“Why would you treat me this way? I thought you cared about me. Everything you said to me was a lie.”
Fingers moving at lightning speed on the key board firing off text after text. Words, words that weren’t nice, that were accusatory and stung were being written and sent in an onslaught of anger. Judgements about why it was happening, what was happening and the facts as interpreted were being slung at a silent partner. All happening in about a five minute time frame; anger, hurt, frustration, victimization and powerless, those were the feelings that were emerging during the rant.
Powerless. Victim. Two words I didn’t think would ever be in my thoughts about me again. And there they were, bright as day! All triggered by one person, me. Although at the time I thought they were because of someone else’s behavior. What I realized as I breathed and started to think about what I wrote was that the tirade was about me, my story, my assumptions, and my interpretation of what was happening. All triggered by my inner critic reminding me that I am not lovable. Repeating those words that were said to me so long ago and have had an indelible impact on my story. I thought this changed, I thought I dealt with this critique, but here it was in my face saying “Nanananana, I’m back!”
This idea of being unlovable comes from a very deep seeded place in my heart and one that I thought I had conquered.

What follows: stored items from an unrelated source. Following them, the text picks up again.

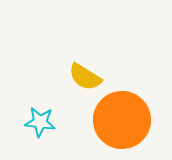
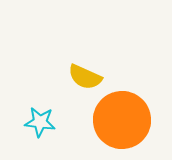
yellow semicircle: rotated 8 degrees counterclockwise
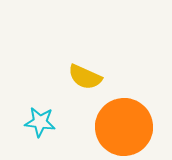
orange circle: moved 2 px right, 7 px down
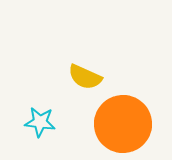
orange circle: moved 1 px left, 3 px up
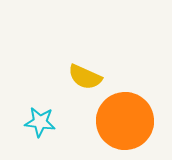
orange circle: moved 2 px right, 3 px up
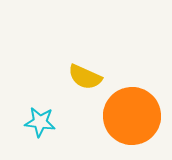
orange circle: moved 7 px right, 5 px up
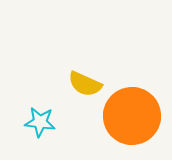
yellow semicircle: moved 7 px down
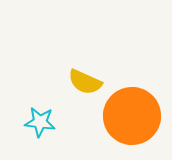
yellow semicircle: moved 2 px up
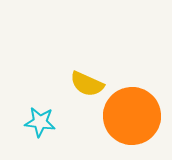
yellow semicircle: moved 2 px right, 2 px down
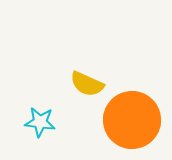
orange circle: moved 4 px down
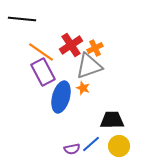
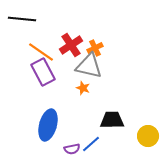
gray triangle: rotated 32 degrees clockwise
blue ellipse: moved 13 px left, 28 px down
yellow circle: moved 29 px right, 10 px up
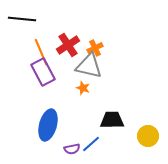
red cross: moved 3 px left
orange line: rotated 32 degrees clockwise
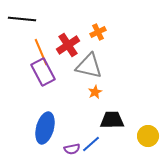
orange cross: moved 3 px right, 16 px up
orange star: moved 12 px right, 4 px down; rotated 24 degrees clockwise
blue ellipse: moved 3 px left, 3 px down
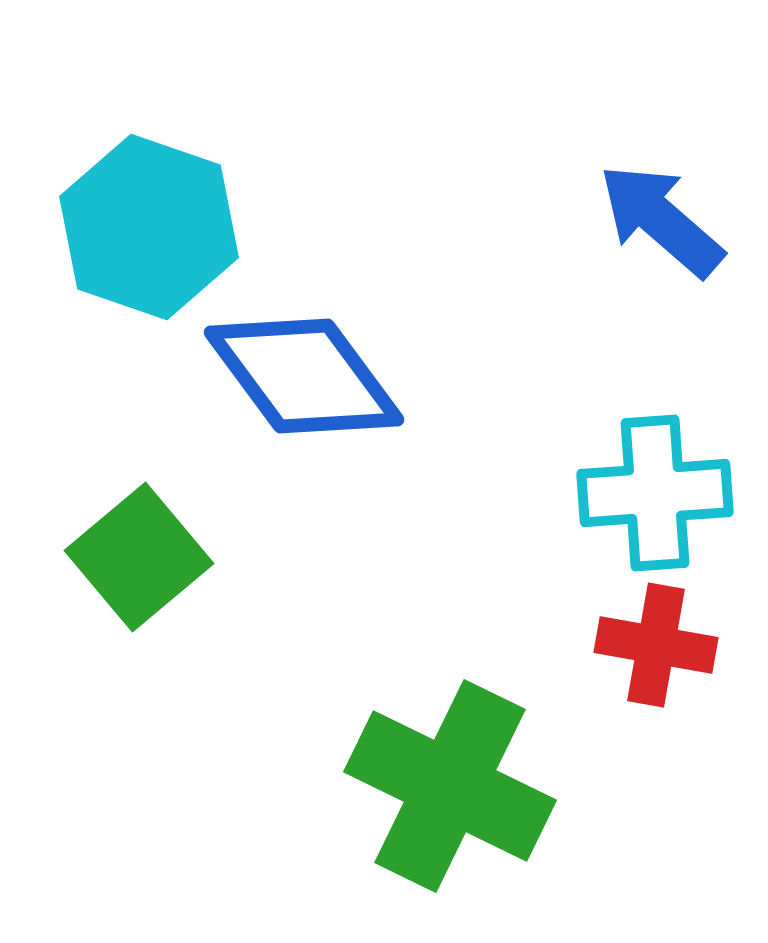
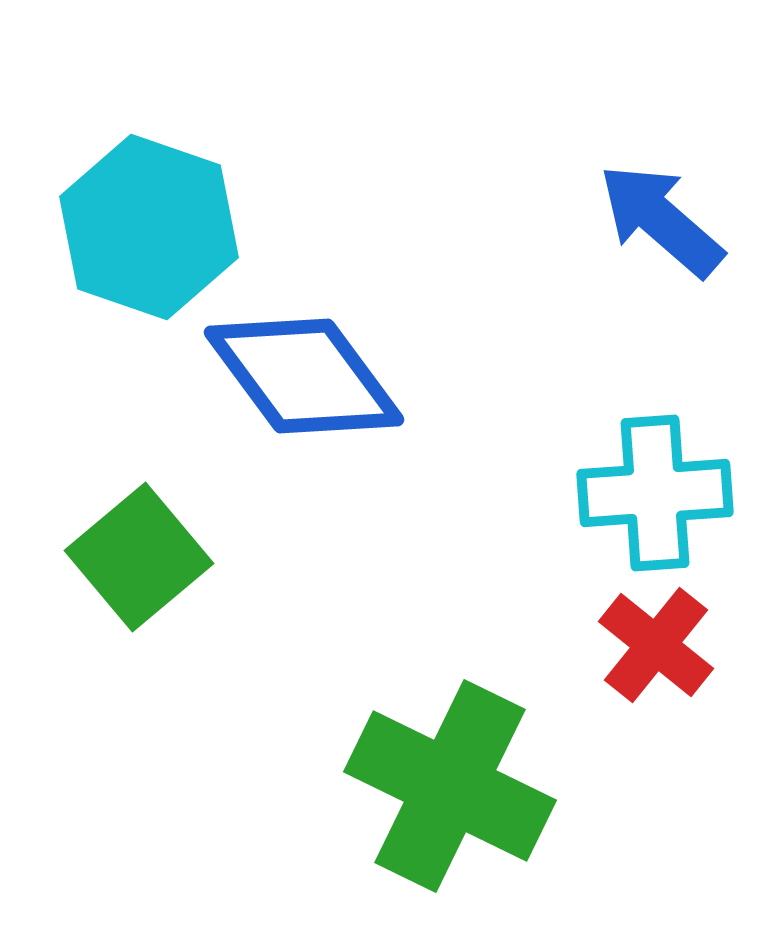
red cross: rotated 29 degrees clockwise
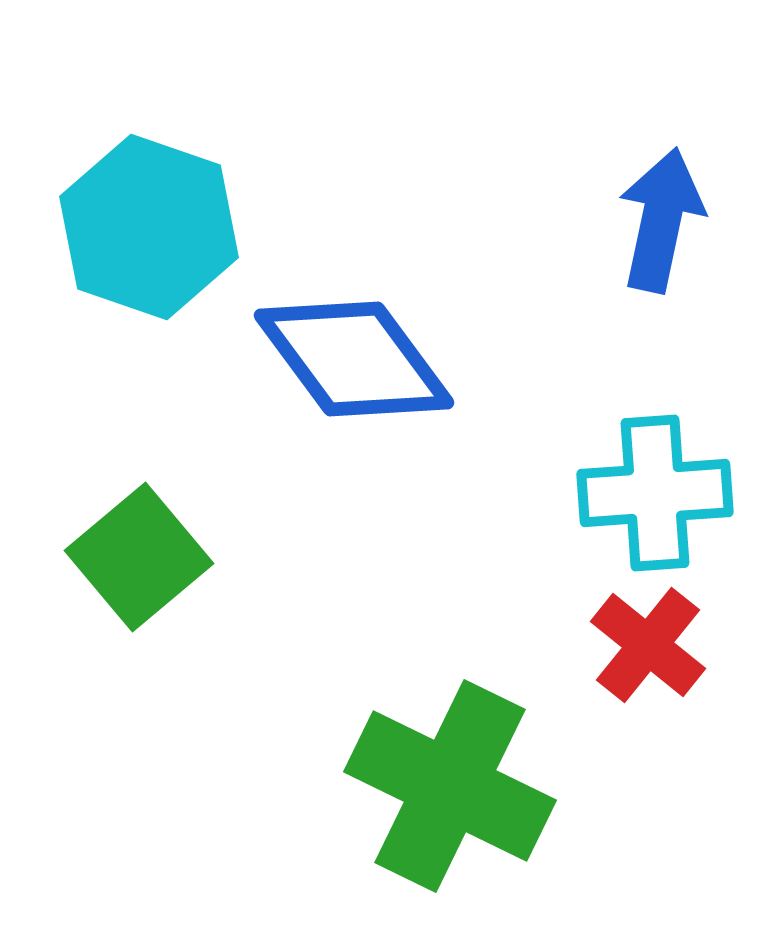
blue arrow: rotated 61 degrees clockwise
blue diamond: moved 50 px right, 17 px up
red cross: moved 8 px left
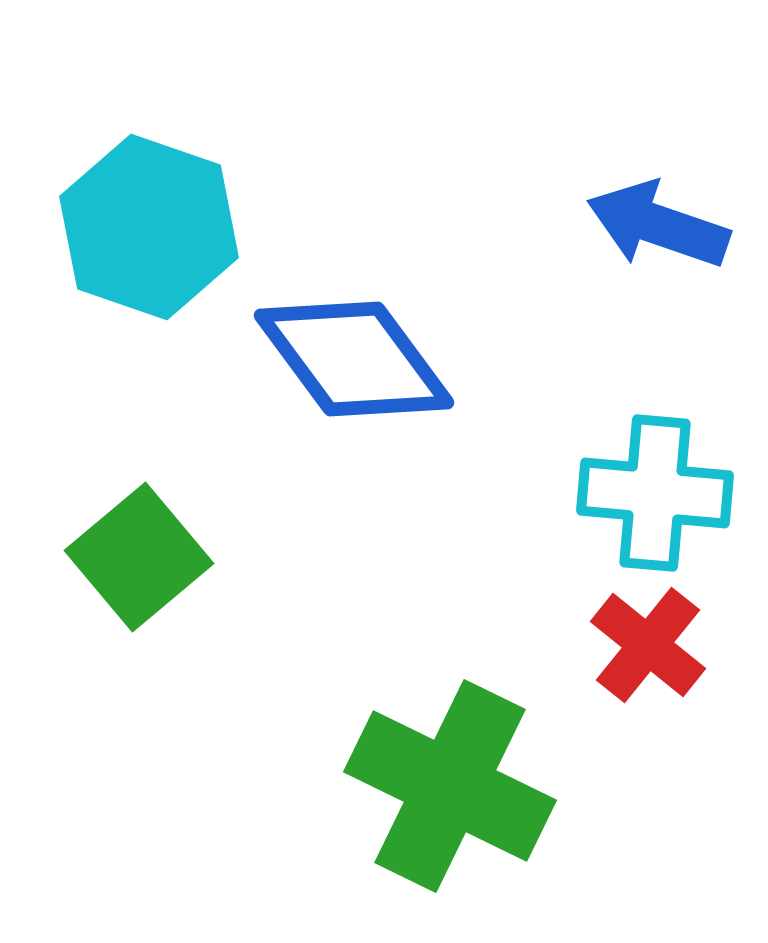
blue arrow: moved 3 px left, 5 px down; rotated 83 degrees counterclockwise
cyan cross: rotated 9 degrees clockwise
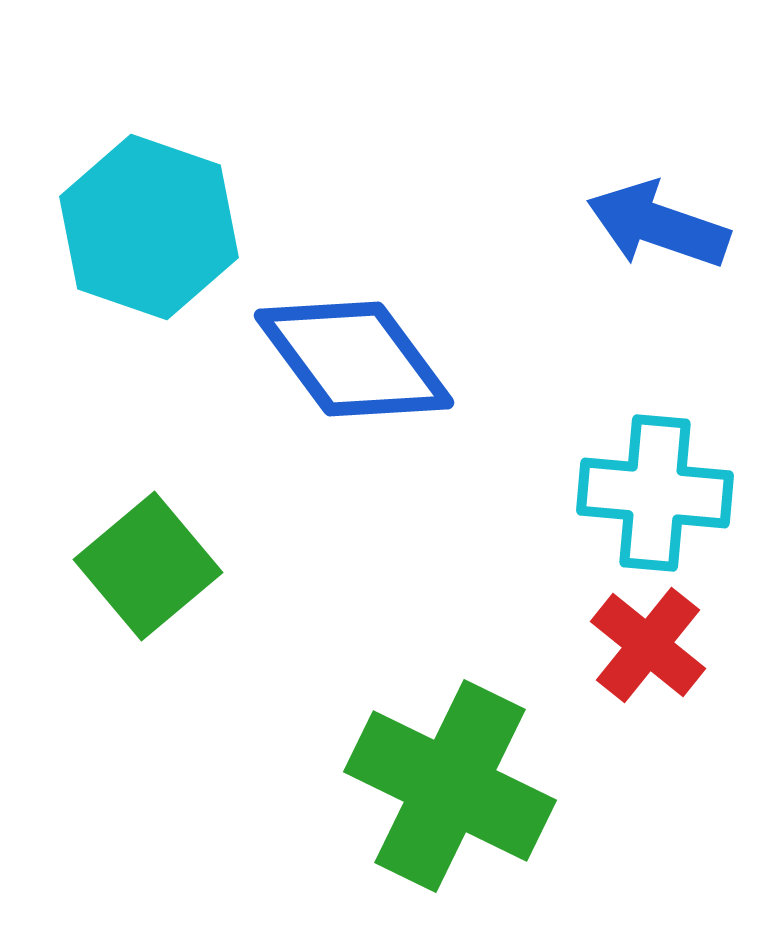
green square: moved 9 px right, 9 px down
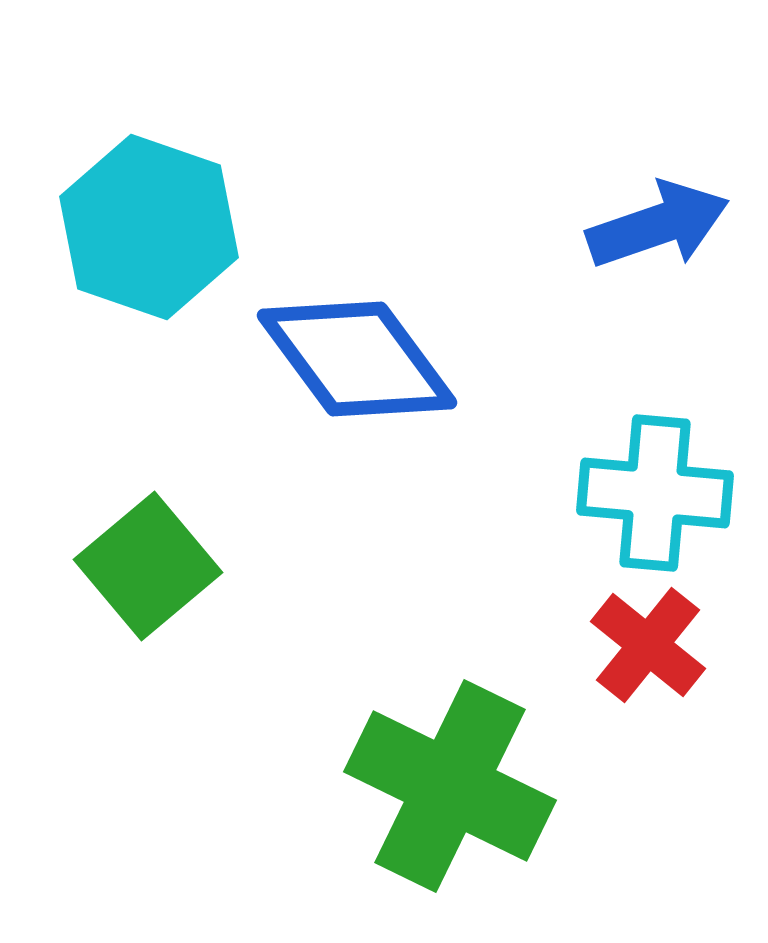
blue arrow: rotated 142 degrees clockwise
blue diamond: moved 3 px right
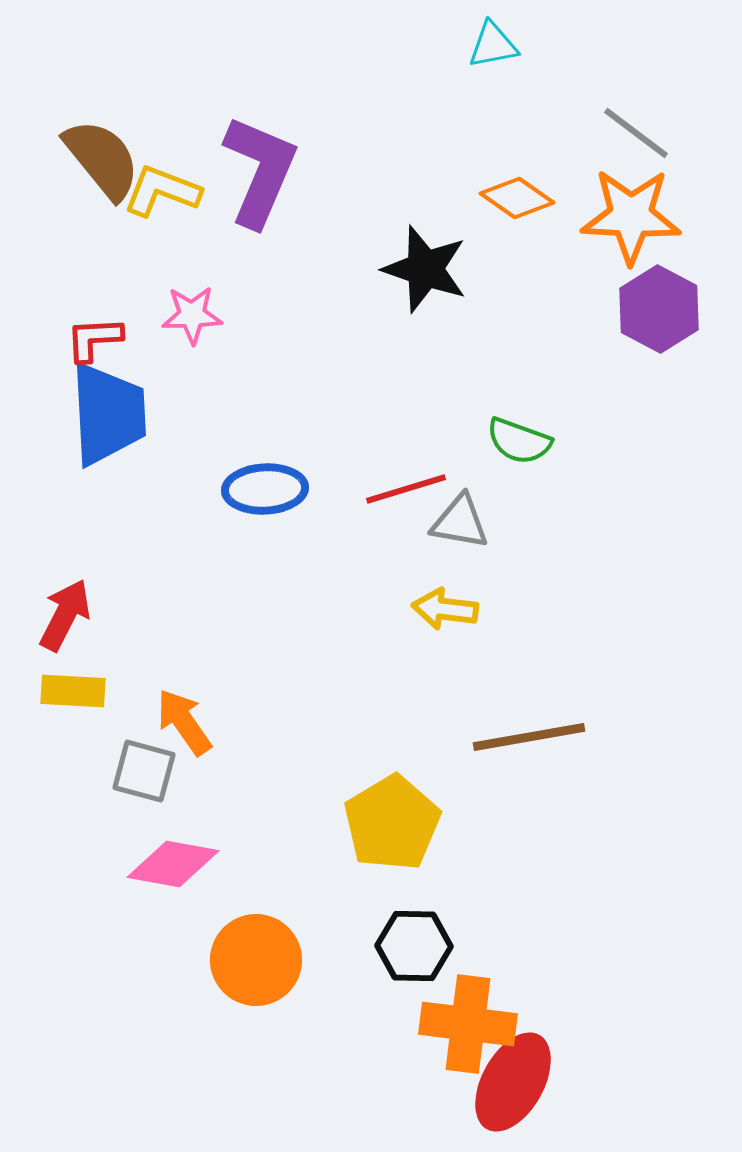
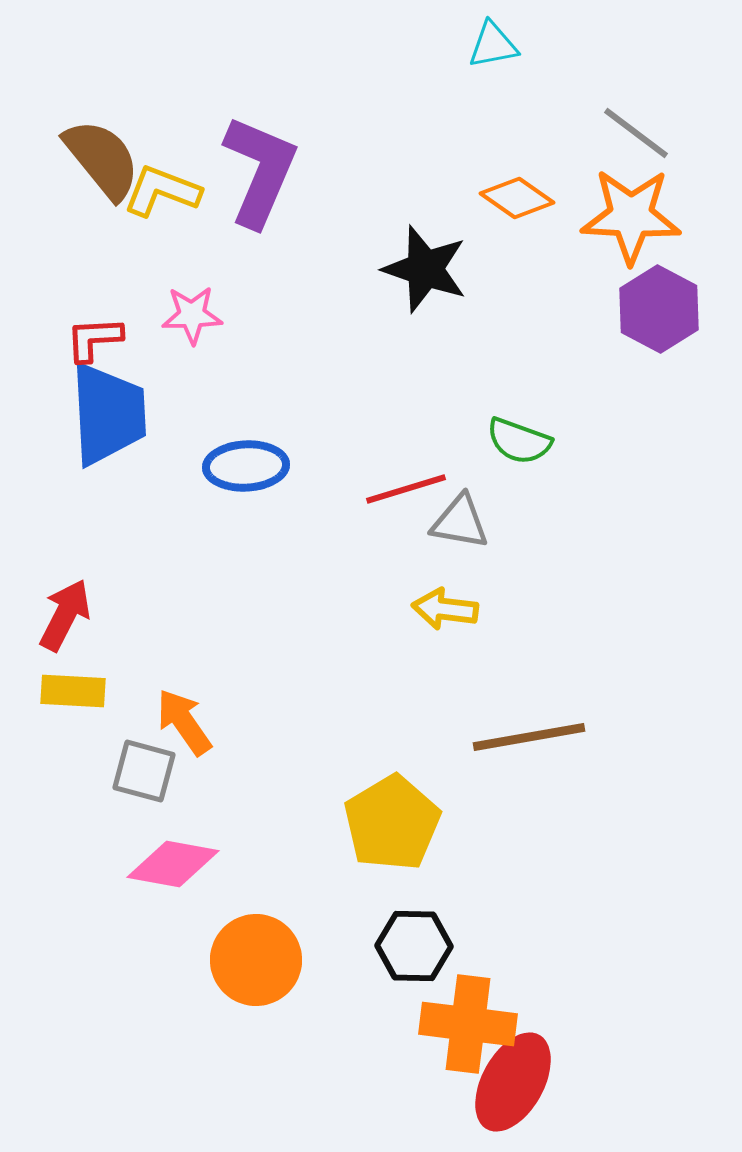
blue ellipse: moved 19 px left, 23 px up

Every so often it rears its ugly head and reminds me it may need another level of healing. This box that I have put myself in after so many let downs in my life is one that needs to be destroyed once and for all. It causes rants like this to take over; I become someone else who I don’t like.
We often give away our power, many times unconsciously. To take back that power we need to change our story. My story of being unlovable, which is about self-esteem and self-love, is an old one for me. It is the reason that I had such little faith in God for so long. It is why I, at one time, thought God was punishing me and that was the story I told myself. It took a friend one day to just look at me and say “not my God, He doesn’t punish, He is loving.” I never thought of God as loving when it came to me, I always thought that I betrayed God in some way and so he didn’t love me anymore, just like my husband no longer loved me. I was not lovable.
This story was triggered over the last few months and came to real head this week as I was ignored and therefore felt unloved and uncared for by someone; someone who I cared for very much, although by my ranting nasty text you would never know that. I realize that I haven’t handled this well, I came out of the corner just swinging like a prize fighter with their eyes closed. I am just going to swing with all my might, I will land a few punches and feel better. Certainly not the most mature way to handle and not an evolved way either. I was stuck in a catabolic energy level so low that it was all about blame and who was going to win and who was going to lose.
The universe, once again showed me how it conspires to help you fully surrender and realize what and who you are. I woke up today and did my morning meditation. I have been following the 21 day meditation by Deepak Chopra and Oprah Winfrey about shedding the weight, weight of all burdens not just physical. I missed a morning so I was on day 18 instead of 19. This day’s meditation was about taking back your power. As I listened to Deepak, I realized that I had once again given away my power to the belief that I am unlovable, which I thought I had conquered. This box is one I needed to release myself from and recognize that how someone is treating me is about them not me. I need to reject the cultural forces of winner/loser, lovable/unlovable, givers/takers and get rid of this box I have allowed myself to slip into yet again. This gives me the opportunity to write a new story, to shape the story I truly believe is me and not the one that I have been led to believe about me.
I need to choose who I want to be and be her. I cannot let the outside forces, the societal forces that I dislike so much to influence my belief about me. Those forces, you must be in a relationship to be validated as a woman and person, is a limiting belief that I have struggled with for a long time. Not being in a relationship does not make me unlovable. That belief needs to be let go of and replaced by one of faith.
Faith in me, faith in God and the universe and faith that the love I give will be given back to me. I am sorry for the rant that I placed on the back of someone I love, I am sorry for the fear that I allowed to live in my heart about being lovable.
Today, I start to take my power back. Today I recognize that this is my inner critic getting the best of me and I must change the story.
It is time for a new story, once and for all.